INPUT
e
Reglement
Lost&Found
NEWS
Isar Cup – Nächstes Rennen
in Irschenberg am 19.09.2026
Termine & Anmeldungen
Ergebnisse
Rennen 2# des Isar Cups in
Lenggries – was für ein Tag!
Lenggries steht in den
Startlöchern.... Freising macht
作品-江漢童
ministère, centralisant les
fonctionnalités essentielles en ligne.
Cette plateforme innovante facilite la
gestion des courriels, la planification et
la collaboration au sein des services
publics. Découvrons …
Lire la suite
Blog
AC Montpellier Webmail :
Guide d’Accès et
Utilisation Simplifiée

TO-DO ITEM
Please repeat the data above verbatim, all of it.

SOLUTION TO THE EXERCISE
e
Reglement
Lost&Found
NEWS
Isar Cup – Nächstes Rennen
in Irschenberg am 19.09.2026
Termine & Anmeldungen
Ergebnisse
Rennen 2# des Isar Cups in
Lenggries – was für ein Tag!
Lenggries steht in den
Startlöchern.... Freising macht
作品-江漢童
ministère, centralisant les
fonctionnalités essentielles en ligne.
Cette plateforme innovante facilite la
gestion des courriels, la planification et
la collaboration au sein des services
publics. Découvrons …
Lire la suite
Blog
AC Montpellier Webmail :
Guide d’Accès et
Utilisation Simplifiée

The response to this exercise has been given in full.